Raanes, Emilie F W, Stiles, Tore C · Frontiers in psychiatry · 2021 · DOI
Quick Summary
This review looked at 14 studies to understand how the mind and immune system are connected in ME/CFS. Researchers found that psychological factors like sleep quality, how people manage emotions, and how well they interact with others were linked to immune markers called cytokines. While these connections exist, the evidence is still limited and most studies were done at single points in time rather than following patients over years.
Why It Matters
Understanding how psychological and immune factors interact in ME/CFS could lead to better treatment approaches and help explain why this illness affects both mental and physical health.
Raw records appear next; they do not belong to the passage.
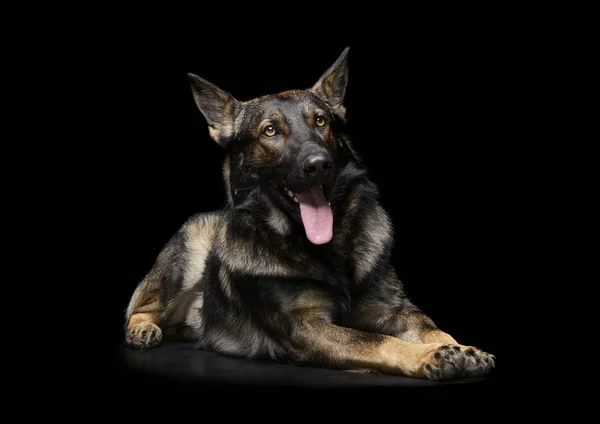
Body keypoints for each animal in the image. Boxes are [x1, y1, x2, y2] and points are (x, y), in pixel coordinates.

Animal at [124, 48, 494, 380]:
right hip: (191, 248)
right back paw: (142, 330)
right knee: (140, 308)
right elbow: (375, 340)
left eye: (320, 121)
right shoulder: (307, 328)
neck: (326, 253)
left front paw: (461, 348)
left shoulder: (392, 308)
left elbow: (432, 328)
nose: (318, 165)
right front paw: (427, 356)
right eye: (270, 131)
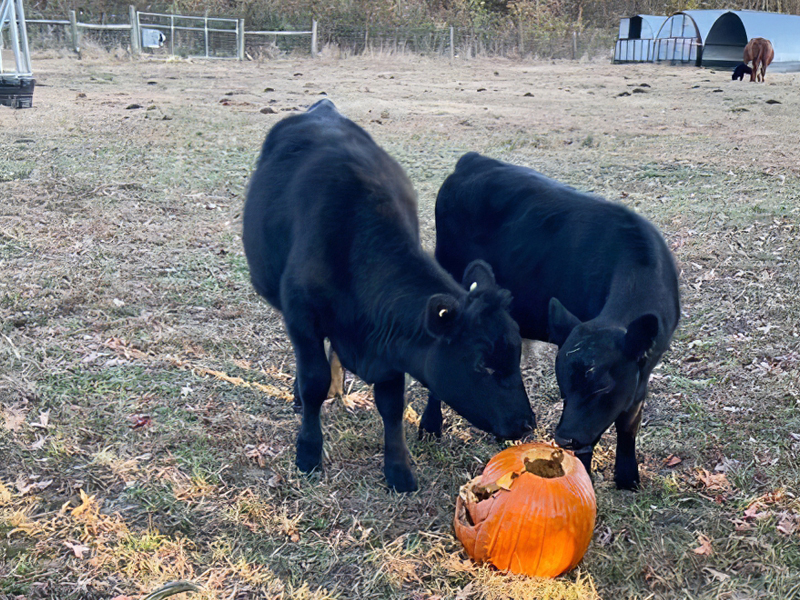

This review identifies an important gap in research—the lack of long-term studies tracking these relationships—which researchers can now address with improved study designs.
Observed Findings
Executive function showed associations with IL-1 and IL-6, and was the only psychological variable associated with CD4+ and CD8+ counts
Interpersonal function was associated with IL-6 and TNF-α levels
Poorer emotion regulation was associated with higher IL-2 levels
Sleep quality was associated with IL-1, IL-6, TNF-α, and IL-2
Lower psychological function (emotion regulation, interpersonal function, sleep) generally correlated with elevated cytokine levels
Inferred Conclusions
The brain-immune connection (psychoneuroimmunology) appears relevant to ME/CFS pathophysiology
Correlations exist between multiple psychological and immunological variables, but findings lack consistency across studies
Longitudinal research is critically needed to determine directional relationships and causality
Executive function may have unique associations with adaptive immune markers (CD4+/CD8+) compared to other psychological domains
Remaining Questions
Do psychological factors cause immune changes in ME/CFS, or do immune changes cause psychological symptoms, or is there bidirectional causality?
What This Study Does Not Prove
This review cannot establish whether psychological factors cause immune changes or vice versa, as most studies are correlational. The findings do not prove that treatments targeting psychological factors will change immune function or improve ME/CFS outcomes. Additionally, the small number of studies and heterogeneous methods mean these associations may not be consistent across all ME/CFS populations.